KEY POINTS:
It's an ill wind that blows nobody any good, as the saying goes. Homeowners with big mortgages must have been reflecting on the truth of that dictum in the past few weeks.
The decline in interest rates is not unalloyed good news, since many people - particularly those on fixed incomes - rely on interest income. But declining rates are good news for those wanting to borrow.
Would-be first home buyers were entitled to share in the relief - until last week when the country's largest banking group, ANZ/National, announced that applicants for mortgages would need to come up with a deposit of at least 20 per cent.
Other banks are reported to be instructing staff not to lend more than 80 per cent of the purchase price, although they are considering cases on their individual merits.
For those wanting to get a foot on the residential property ladder in Auckland, where the median house price is $433,000, this has doubled to $86,600 - the amount of money they need to have in hand before they can buy.
On the face of it, this seems like a cruel blow. But it is in tune with the times. The slumping real estate market, which shows no sign of having bottomed out, urges caution on the part of lenders whose imprudence in the so-called "sub-prime" (read "high-risk") US mortgage market created much of the economic vulnerability that made the present crash possible, even inevitable. A mortgagee in the present environment who lends even 80 per cent of a residential property's purchase price is operating at the upper end of exposure to declining value. To go further would be more than simply foolhardy, given the Government guarantees that have been extended to private savings: it would be displaying a recklessness verging on criminal.
The great New Zealand dream of owning a home, particularly in Auckland, had been taking a hammering for years before the mayhem that erupted on US financial markets.
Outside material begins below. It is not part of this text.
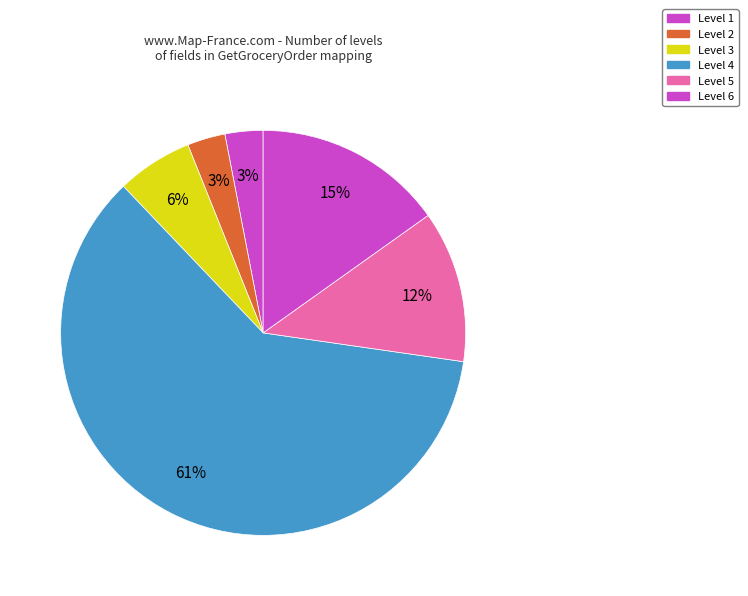

How many segments does this pie chart have?

6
Home ownership figures increased from 61.4 per cent to 73.8 per cent between 1951 and 1991 but the march has been relentlessly downward since. The 2006 census showed that 54.5 per cent of houses nationally were owned by their occupants; in Auckland, the figure had dropped to below 51 per cent.
Plainly, spiralling purchase prices have had much to do with that decline. But high interest rates less so. Who can forget the the mid-1980s when would-be borrowers had to qualify, with a savings record, for scarce mortgage finance at more than 15 per cent (and even seek second-mortgage money at 20 per cent or more). In recent years, banks have fallen over themselves to lend on residential property - often at more than 100 per cent of value - and those with healthy equity in their own homes borrowed mightily to invest in the sector.
Successive Governments which declined to intervene, and let the law of the market rule, have much to answer for in the present crisis of low home-ownership levels. If the severe correction now taking place burns many over-leveraged investors it will be a form of poetic justice, but of little comfort to those who remain locked out of the market.
Some of those who now occupy rental accommodation do so from choice rather than the inability to raise a deposit or service the mortgage on a high purchase price. But in these days, renting may make good sense. The city's rental housing market is flooded with properties that vendors cannot sell, giving tenants a huge choice and good bargaining power.
The uncertain economic outlook demands that home buyers exercise care and do not over-commit themselves. The banks' unwillingness to lend money that borrowers can't afford is a blessing in disguise.